Records supplied
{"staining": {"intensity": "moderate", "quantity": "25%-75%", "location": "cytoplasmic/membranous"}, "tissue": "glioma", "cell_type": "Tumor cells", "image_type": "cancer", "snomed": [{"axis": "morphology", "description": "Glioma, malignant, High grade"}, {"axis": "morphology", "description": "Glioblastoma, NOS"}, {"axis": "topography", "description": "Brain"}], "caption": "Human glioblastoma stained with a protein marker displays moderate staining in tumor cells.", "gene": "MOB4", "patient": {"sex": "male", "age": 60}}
==
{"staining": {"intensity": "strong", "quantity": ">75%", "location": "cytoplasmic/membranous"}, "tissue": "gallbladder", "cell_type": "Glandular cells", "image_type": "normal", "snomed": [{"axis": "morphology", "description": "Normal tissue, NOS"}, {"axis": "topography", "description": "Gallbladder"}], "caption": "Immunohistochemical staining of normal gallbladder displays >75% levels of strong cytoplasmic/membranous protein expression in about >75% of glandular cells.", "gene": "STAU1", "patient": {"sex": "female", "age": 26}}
---
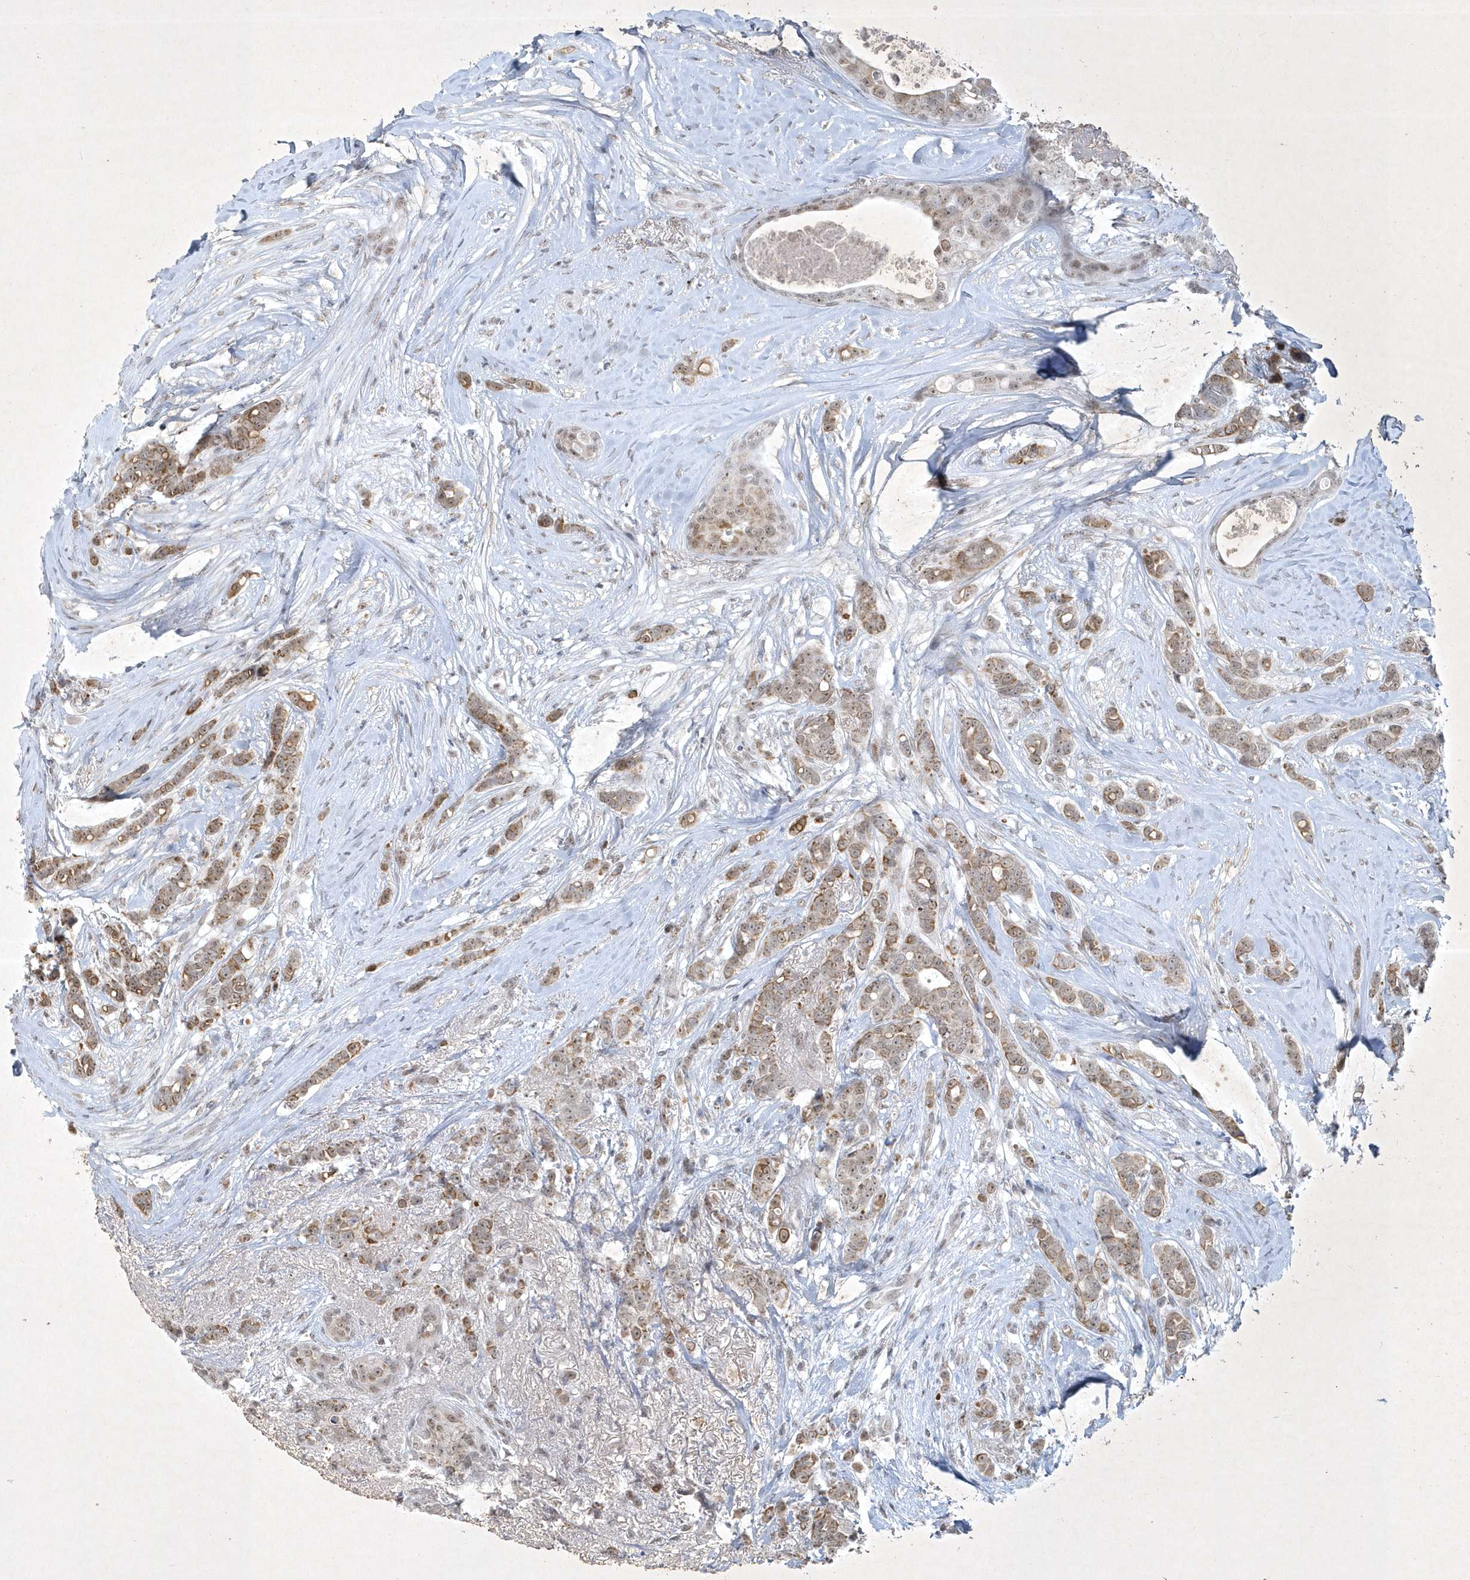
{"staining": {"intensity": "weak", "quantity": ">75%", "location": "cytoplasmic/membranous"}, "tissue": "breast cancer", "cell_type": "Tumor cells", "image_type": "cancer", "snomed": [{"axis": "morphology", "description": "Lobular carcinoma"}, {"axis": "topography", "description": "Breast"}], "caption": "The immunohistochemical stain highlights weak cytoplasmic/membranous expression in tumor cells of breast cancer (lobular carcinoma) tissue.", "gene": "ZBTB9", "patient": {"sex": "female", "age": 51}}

Goal of the exercise
Write down only how many lines in the listing contain the word "expression".

Answer below
2